#### WORK TASK:
Copy out every line of the data that has the word "Sample" somewhere in it.

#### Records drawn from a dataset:
┄┄┄┄┄┄┄┄┄┄

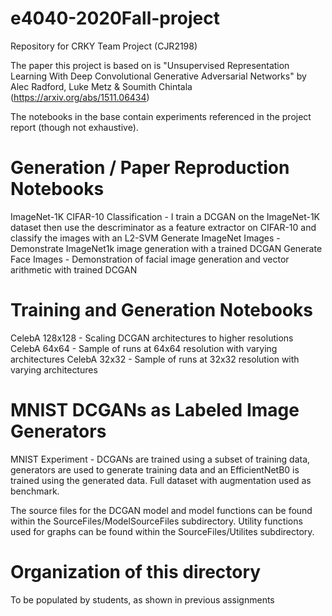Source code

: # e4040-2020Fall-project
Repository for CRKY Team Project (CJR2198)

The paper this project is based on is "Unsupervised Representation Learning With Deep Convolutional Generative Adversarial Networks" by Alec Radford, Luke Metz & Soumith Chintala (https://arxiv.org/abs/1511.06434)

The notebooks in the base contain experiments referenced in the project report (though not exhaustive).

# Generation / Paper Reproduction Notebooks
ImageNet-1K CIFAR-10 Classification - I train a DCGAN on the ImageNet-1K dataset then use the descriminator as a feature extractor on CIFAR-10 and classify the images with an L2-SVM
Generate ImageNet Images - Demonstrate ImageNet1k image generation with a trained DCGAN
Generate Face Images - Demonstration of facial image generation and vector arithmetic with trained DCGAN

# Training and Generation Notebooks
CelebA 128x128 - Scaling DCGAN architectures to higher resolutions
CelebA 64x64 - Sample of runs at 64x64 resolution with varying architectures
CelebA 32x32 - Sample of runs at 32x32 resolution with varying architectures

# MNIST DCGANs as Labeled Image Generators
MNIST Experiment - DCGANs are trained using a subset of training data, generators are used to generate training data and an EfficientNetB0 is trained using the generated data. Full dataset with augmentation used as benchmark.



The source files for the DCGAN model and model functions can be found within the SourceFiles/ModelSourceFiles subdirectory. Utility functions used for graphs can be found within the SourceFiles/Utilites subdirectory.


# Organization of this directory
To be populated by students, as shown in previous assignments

┄┄┄┄┄┄┄┄┄┄

#### RESULT BELOW:
CelebA 64x64 - Sample of runs at 64x64 resolution with varying architectures
CelebA 32x32 - Sample of runs at 32x32 resolution with varying architectures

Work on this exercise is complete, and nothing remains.